Snow Widows: Scott'S Fatal Antarctic Expedition by the Women They Left Behind
Katherine MacInnes
Snow Widows: Scott’S Fatal Antarctic Expedition by the Women They Left Behind
Katherine MacInnes
In the middle of a moonless night in 1913, the Terra Nova steams silently into Oamaru harbour in New Zealand. The men aboard have a desperate mission - they must reach the relatives of Scott’s South Pole expedition before the morning papers break the news that the whole party have perished.
Robert Falcon Scott and the men of his polar expedition were heroes of their age, enduring tremendous hardships to further the reputation of the empire they served. But they were also husbands, fathers, sons and brothers.
Now for the first time, and with unprecedented access to family archives, Katherine MacInnes retells the story of the race for the South Pole from the perspective of the women whose lives would be forever changed by it, five women who offer a window into a lost age.

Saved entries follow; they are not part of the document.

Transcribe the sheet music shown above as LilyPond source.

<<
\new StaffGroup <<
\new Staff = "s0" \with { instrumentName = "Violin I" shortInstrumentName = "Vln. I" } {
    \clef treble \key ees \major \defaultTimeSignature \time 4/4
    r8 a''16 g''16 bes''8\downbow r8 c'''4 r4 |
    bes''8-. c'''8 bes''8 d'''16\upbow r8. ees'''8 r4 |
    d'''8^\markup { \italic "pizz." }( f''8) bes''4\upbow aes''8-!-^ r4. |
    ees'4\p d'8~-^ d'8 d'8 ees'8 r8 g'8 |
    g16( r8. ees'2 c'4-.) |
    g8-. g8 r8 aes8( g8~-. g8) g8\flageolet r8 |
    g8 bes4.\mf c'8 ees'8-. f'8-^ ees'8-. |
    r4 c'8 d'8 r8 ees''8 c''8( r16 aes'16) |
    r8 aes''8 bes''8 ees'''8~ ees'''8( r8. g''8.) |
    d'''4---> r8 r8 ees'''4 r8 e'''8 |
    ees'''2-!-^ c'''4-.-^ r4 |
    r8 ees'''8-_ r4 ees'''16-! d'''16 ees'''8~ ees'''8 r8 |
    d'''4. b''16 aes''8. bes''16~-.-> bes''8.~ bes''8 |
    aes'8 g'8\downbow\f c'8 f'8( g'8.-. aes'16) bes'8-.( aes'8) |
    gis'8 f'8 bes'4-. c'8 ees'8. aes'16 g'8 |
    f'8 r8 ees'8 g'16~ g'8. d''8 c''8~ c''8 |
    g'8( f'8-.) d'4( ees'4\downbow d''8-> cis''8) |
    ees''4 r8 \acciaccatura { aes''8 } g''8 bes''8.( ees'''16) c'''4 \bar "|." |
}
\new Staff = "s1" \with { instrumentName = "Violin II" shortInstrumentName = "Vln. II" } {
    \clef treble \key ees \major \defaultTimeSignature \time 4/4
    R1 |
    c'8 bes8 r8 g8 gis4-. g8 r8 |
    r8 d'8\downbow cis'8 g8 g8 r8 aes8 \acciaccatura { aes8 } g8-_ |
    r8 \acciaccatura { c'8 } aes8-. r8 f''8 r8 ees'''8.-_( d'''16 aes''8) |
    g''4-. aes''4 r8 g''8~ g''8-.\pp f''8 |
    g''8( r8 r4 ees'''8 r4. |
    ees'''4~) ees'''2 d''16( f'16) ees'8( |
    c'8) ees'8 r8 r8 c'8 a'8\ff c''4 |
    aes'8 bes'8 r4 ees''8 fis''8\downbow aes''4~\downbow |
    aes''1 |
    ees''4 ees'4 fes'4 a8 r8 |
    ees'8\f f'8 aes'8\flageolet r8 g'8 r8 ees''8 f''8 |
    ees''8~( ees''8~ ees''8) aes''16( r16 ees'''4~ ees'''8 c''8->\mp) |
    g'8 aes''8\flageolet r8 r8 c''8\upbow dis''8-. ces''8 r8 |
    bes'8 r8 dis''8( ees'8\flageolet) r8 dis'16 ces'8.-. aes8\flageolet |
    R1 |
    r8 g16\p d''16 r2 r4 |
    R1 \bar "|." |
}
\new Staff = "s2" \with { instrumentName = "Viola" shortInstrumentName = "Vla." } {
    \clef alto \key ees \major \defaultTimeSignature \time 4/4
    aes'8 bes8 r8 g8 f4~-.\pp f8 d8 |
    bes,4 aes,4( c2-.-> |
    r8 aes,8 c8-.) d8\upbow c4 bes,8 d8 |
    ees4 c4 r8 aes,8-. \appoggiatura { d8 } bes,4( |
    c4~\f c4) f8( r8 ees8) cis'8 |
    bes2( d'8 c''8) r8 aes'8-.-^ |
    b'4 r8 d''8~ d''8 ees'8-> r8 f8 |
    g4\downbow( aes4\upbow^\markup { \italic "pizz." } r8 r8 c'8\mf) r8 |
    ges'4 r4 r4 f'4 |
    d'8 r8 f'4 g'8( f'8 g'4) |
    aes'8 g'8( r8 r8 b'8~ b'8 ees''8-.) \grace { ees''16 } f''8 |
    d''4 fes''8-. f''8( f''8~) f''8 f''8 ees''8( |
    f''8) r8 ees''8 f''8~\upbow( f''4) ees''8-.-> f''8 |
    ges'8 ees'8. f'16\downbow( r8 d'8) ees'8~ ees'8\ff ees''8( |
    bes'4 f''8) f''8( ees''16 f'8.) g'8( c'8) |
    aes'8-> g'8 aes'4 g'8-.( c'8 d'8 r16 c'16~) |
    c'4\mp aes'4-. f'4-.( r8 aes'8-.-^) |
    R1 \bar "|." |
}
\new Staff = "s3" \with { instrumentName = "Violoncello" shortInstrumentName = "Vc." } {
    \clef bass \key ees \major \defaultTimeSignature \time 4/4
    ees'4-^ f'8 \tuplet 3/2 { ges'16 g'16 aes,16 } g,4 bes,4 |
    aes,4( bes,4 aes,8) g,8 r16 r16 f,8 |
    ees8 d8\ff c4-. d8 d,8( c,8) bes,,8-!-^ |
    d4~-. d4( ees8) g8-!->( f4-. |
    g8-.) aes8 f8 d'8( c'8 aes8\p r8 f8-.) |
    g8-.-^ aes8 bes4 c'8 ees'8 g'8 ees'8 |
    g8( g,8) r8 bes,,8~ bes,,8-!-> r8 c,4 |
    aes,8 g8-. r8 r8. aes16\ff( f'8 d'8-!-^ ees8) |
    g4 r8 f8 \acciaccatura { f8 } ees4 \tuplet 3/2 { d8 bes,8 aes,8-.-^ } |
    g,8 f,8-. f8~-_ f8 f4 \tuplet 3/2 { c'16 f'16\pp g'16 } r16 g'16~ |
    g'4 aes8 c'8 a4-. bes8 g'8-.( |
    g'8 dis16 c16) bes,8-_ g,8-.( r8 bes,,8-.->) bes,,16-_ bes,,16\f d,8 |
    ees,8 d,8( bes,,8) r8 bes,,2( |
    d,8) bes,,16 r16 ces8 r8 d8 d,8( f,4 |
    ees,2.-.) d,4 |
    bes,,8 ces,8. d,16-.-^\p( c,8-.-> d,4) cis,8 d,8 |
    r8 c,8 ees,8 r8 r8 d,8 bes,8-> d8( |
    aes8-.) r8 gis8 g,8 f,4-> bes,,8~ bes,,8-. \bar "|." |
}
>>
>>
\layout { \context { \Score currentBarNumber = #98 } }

Kathleen Scott, the fierce young wife of the expedition leader campaigned relentlessly for Scott’s reputation, but did her ambition for glory drive her husband to take unnecessary risks? Oriana Wilson, a true help-mate and partner to the expedition’s doctor, was a scientific mind in her own right and understood more than most what the men faced in Antarctica. ‘Empire’ Emily Bowers had already survived more than many, having fled the burning of Perak in the third Anglo-Burmese war. She and her son Birdie were ‘more than just mother and son’, they were firm friends. The indomitable Caroline Oates was the very picture of decorum and everything an Edwardian woman aspired to be, but she came to openly snubs the king’s invitations to celebrate the expedition and the man who ‘killed [her] son’. Lois Evans led a harder life than the other women, constantly on the edge of poverty and forced endure the media’s classist assertions that her husband, the sole ‘Jack Tar’ in a band of officers, must have been responsible for the party’s downfall. Lois didn’t leave the copious letters and diaries her upperclass counterparts did, so her part of the story has been reconstructed through archival research, and is shared here for the first time.
In a remarkable feat of historical reconstruction and with a gripping narrative voice, Katherine MacInnes vividly depicts the lives, loves and losses of five women forced into the public eye by tragedy and shaped by the unrelenting culture of empire.